The Sabres have nine picks, the most since 2010, and two first-rounders for the first time since 2008, when they scored huge hits with defenseman Tyler Myers 12th and center Tyler Ennis 26th.
The 21st pick came from Nashville for center Paul Gaustad. The 44th selection arrived with Regehr from Calgary. The Sabres haven’t picked in the second round since choosing center Luke Adam 44th in 2008. They have two second-rounders for the first time since 2007.
The Sabres select again at 73, 133, 163, 193 and 204 (via Florida). They traded their fourth-rounder to the New York Islanders for defenseman Christian Ehrhoff’s rights.
Some have panned this draft as weak. The view may depend on your position, said Kevin Devine, the team’s director of amateur scouting.
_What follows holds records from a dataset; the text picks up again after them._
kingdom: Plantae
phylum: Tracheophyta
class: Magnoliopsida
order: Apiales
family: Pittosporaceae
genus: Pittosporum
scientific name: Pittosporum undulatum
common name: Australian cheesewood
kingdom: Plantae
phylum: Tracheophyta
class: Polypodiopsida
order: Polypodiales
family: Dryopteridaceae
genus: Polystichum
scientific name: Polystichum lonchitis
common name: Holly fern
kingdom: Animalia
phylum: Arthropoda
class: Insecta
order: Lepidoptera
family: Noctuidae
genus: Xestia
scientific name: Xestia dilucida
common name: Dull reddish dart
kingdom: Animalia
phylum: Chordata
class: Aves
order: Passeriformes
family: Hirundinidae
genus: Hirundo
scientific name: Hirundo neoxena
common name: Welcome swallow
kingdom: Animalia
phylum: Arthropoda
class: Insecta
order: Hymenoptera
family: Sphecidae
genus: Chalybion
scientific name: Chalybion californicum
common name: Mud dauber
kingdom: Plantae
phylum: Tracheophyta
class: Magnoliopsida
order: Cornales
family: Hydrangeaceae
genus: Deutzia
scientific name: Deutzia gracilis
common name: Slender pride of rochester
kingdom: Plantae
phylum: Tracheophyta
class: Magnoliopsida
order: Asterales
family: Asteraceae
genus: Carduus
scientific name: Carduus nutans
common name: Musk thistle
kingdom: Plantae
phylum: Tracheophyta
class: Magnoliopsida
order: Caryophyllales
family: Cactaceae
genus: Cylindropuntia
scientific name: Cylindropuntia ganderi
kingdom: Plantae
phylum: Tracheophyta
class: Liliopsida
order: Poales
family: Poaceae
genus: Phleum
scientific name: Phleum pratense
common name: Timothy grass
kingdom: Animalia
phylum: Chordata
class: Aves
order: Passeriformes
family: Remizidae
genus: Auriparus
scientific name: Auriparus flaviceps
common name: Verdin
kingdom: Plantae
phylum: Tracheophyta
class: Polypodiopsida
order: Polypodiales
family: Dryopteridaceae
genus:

A team with a lottery pick might not receive the same impact as past years.
“I think it’s a fairly good draft,” Devine said. “There’s as many as 20 players deep in the first round where you can get a real good player.”
However, consider the following:
–There’s little consensus on the top five picks, Devine said.
“We’re not averse to moving up,” he said. “But this year’s draft, it’s the first that I can remember where there’s not really that consensus top five out there. If you polled all the head scouts in the National Hockey League, you’d probably have 30 different lists.”
If the Sabres move up, it’ll likely be from that 21st pick.
“For us to try to move up to the top five, the price it’s going to be, I’m not sure it’s worth it because I’m not sure if those players are going to distinguish themselves any differently than some of the players that might be around nine,” Devine said. “If we’re sitting at 12 and we really like a guy and we see him falling, then there’s a possibility that we’ll move up.”